Поздно вечером вернулась Эльжбета, собравшая деньги на отпевание и заплатившая священнику вперед, чтобы удержаться от искушения истратить их. Она принесла с собой подаренную ей кем-то краюху заплесневелого хлеба. Поев, дети немного успокоились, и их удалось уложить спать. Потом Эльжбета подошла к Юргису и села рядом с ним.

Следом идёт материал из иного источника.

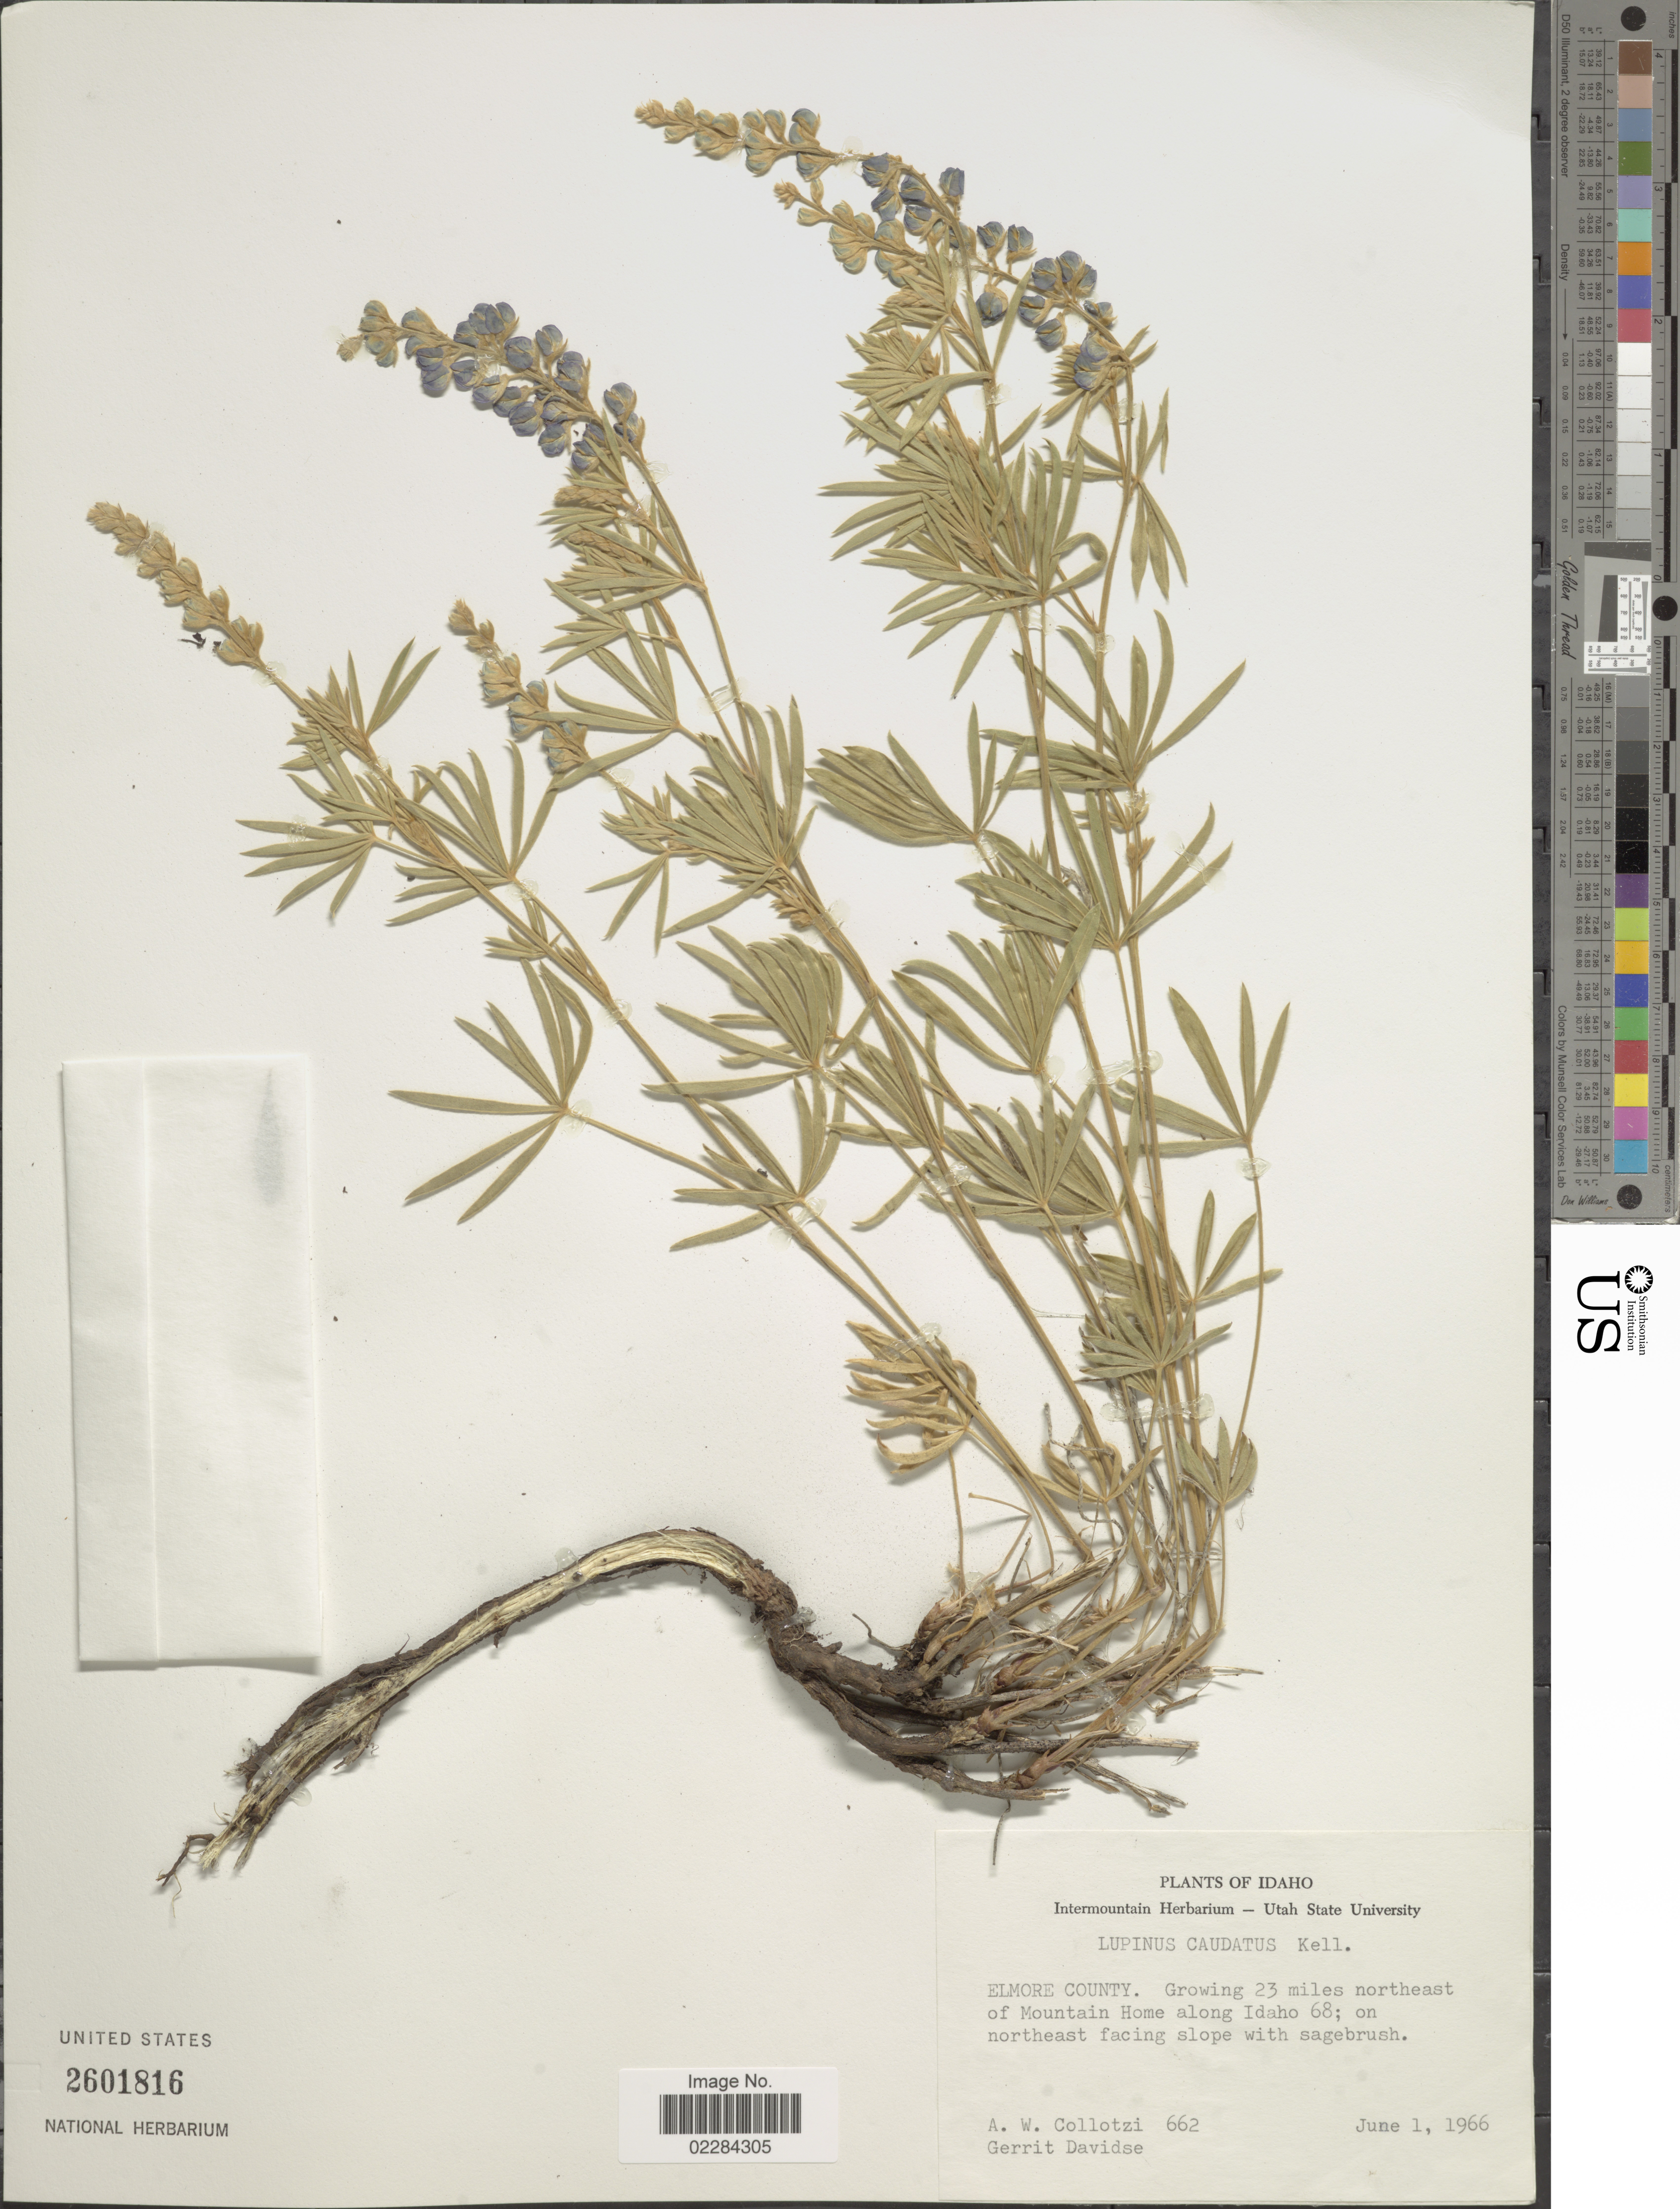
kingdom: Plantae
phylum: Tracheophyta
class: Magnoliopsida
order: Fabales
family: Fabaceae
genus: Lupinus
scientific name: Lupinus caudatus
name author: Kellogg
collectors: A. W. Collotzi & G. Davidse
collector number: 662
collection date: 1966-06-01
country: United States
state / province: Idaho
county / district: Elmore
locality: Elmore County. Growing 23 miles northeast of Mountain Home along Idaho 68.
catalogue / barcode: US 2601816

Она не сказала ему ни слова упрека — так у нее было условлено с Марией. Но она все собиралась поговорить с ним, поговорить по-хорошему здесь, у тела его покойной жены. Эльжбета уже справилась со своими слезами; страх вытеснил горе из ее души. Это были похороны ее дочери, но ведь она схоронила уже троих своих детей, и каждый раз она продолжала бороться за остальных. Эльжбета была примитивным существом. Она напоминала дождевого червя, который и перерезанный пополам продолжает жить, или наседку, лишившуюся почти всех своих цыплят и тем не менее берегущую последнего оставшегося ей. Она поступала так, потому что это было в ее природе, не задавая вопросов о справедливости всего этого и о том, стоит ли жить, если вокруг свирепствуют разрушение и смерть.